- **Document passage**:
Segment Open
Insurgent attacks in Afghanistan rose by 11 percent in the past three months over the same period last year, according to the latest figures released by NATO's US-led coalition.
The month of June alone accounted for the highest number of attacks in nearly two years, with more than 3,000 assaults, including firefights and the explosion of homemade bombs, the International Security Assistance Force said.
The upturn comes as the US-led coalition starts to withdraw its 130,000 troops after more than 10 years of war and ahead of a 2014 deadline for an end to combat operations.
ISAF says one reason for the increase was an earlier start to the summer fighting season because of an early end to the harvest of opium poppies -- a major source of income for Taliban Islamist insurgents.
It gave another as the increased presence on the battlefield of Afghan security forces and better reporting of attacks against them.
"Enemy-initiated attacks over the last three months (April-June) are 11 percent higher compared to the same quarter last year," ISAF said in a report on its website.
"The annual start of the poppy harvest period is characterized by a considerable decrease in enemy-initiated attacks usually followed by a few weeks of lower attack levels.
Segment Closed
- **Dataset records**:
Segment Open
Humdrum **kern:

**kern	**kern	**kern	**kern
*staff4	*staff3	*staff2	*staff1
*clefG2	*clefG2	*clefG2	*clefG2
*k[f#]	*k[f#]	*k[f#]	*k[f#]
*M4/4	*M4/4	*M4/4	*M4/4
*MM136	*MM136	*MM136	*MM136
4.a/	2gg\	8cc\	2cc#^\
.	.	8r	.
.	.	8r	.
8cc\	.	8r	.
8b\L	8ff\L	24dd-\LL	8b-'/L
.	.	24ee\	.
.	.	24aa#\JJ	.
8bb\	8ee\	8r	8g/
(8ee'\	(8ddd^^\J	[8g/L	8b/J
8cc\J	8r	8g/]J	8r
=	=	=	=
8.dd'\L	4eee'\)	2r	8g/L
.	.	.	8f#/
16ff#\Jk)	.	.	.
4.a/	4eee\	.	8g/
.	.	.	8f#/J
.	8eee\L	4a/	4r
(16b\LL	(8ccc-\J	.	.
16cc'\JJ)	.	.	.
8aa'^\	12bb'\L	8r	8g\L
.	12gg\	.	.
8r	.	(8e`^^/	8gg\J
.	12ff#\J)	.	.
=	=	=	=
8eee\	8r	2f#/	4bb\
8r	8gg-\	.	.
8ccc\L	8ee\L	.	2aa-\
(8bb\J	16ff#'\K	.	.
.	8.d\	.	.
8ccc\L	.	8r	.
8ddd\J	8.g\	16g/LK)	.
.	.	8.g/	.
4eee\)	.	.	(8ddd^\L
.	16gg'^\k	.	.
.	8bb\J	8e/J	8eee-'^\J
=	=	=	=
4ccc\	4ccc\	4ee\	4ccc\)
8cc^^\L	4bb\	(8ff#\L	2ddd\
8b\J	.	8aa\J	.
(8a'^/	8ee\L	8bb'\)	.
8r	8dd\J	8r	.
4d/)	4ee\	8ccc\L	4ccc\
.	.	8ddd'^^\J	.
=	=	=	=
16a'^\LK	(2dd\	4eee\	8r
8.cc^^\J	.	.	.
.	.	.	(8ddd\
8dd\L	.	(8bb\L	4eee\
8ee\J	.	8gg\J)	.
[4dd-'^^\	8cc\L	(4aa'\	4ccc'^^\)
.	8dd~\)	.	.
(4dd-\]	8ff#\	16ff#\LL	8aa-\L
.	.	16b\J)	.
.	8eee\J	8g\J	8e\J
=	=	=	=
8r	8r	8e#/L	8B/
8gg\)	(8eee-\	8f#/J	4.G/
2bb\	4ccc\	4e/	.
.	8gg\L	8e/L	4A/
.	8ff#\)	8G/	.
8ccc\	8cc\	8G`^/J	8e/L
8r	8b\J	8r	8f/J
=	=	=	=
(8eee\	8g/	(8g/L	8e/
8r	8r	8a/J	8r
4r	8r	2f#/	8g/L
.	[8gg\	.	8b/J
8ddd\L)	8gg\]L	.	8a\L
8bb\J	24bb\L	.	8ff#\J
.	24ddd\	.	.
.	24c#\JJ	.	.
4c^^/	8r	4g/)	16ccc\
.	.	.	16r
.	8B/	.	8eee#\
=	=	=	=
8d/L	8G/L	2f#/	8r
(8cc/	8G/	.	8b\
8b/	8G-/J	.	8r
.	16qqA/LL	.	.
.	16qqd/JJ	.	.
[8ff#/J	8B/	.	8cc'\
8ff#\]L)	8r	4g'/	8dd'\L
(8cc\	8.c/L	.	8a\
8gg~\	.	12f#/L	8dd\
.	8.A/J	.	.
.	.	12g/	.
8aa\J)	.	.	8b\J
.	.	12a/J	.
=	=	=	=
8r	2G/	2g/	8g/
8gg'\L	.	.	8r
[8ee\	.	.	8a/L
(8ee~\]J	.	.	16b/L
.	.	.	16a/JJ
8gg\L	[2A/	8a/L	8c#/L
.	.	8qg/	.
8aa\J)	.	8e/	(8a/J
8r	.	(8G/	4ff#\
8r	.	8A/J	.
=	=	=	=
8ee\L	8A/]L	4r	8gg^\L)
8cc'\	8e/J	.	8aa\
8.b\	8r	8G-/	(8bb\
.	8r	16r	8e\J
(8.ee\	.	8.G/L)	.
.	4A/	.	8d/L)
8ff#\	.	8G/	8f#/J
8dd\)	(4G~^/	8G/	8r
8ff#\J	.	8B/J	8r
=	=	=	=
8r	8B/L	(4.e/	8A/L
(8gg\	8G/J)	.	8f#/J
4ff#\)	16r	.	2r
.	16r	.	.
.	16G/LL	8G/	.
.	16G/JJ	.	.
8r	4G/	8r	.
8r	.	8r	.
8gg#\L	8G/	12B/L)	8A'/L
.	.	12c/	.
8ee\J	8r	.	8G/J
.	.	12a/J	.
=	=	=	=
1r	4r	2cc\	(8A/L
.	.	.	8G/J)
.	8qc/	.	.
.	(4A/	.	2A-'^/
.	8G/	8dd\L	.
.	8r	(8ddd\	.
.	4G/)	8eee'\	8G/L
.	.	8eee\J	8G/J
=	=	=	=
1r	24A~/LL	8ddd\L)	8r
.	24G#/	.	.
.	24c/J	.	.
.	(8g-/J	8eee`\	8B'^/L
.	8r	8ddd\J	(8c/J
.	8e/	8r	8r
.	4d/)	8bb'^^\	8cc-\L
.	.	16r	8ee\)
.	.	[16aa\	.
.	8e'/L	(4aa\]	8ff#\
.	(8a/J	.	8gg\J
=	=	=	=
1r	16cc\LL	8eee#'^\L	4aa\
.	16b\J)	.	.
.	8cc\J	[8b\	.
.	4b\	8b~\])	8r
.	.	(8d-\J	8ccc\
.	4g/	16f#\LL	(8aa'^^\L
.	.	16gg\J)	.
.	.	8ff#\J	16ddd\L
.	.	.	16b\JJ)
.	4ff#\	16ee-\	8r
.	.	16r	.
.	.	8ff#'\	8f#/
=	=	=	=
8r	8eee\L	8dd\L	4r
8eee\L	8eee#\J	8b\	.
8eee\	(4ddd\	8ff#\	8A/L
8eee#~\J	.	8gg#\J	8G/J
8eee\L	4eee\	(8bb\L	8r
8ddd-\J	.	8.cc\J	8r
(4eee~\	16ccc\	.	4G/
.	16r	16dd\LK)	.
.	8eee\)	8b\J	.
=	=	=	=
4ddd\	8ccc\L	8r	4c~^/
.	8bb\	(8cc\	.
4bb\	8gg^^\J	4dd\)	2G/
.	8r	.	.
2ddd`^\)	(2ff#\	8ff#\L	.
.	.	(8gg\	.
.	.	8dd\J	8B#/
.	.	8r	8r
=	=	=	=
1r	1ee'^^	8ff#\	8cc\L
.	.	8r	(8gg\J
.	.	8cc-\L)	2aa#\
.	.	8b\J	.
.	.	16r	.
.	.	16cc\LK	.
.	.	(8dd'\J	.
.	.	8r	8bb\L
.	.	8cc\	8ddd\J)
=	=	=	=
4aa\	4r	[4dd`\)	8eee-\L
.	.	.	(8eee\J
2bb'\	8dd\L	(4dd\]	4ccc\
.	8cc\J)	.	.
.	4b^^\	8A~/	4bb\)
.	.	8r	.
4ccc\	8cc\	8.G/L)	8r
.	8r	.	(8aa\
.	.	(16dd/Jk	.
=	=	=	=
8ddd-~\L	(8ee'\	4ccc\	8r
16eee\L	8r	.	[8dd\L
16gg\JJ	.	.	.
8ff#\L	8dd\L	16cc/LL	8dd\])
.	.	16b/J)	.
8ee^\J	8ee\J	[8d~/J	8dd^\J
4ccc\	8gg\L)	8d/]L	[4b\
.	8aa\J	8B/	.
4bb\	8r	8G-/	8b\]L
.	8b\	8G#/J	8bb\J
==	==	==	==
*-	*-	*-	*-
Segment Closed
- **What this exercise asks**:
a – Copy the article on insurgent attacks in Afghanistan word for word, starting at "The upturn comes" and ending at "to combat operations.".
b – Sum up the article on insurgent attacks in Afghanistan in two sentences.
c – Continue the article on insurgent attacks in Afghanistan from where it stops.
The data isn't needed for any of this.

- **List of answers**:
a –
The upturn comes as the US-led coalition starts to withdraw its 130,000 troops after more than 10 years of war and ahead of a 2014 deadline for an end to combat operations.

b – Insurgent attacks in Afghanistan from April to June were 11 percent higher than in the same period last year, and June alone had more than 3,000 assaults, the most in nearly two years, according to the International Security Assistance Force. ISAF gave two reasons: the summer fighting season started earlier because the opium poppy harvest ended early, and more Afghan security forces were on the battlefield, with attacks against them better reported.

c –
"This year's harvest started later and finished earlier in the most poppy prevalent areas of Afghanistan compared to last year."
Despite the increase in attacks, the number of coalition deaths in the first six months this year -- 220 -- was down on the same period last year when 282 died, according to figures kept by the website icasualties.org.
About half of all deaths in both periods were due to roadside bombs, the statistics show.
"Insurgents continue to rely on IEDs (improvised explosive devices) as the principal means to execute their campaign," ISAF said.
In the latest attack, two NATO soldiers were killed on Thursday in an IED explosion in southern Afghanistan, ISAF said in a separate statement, without giving further details.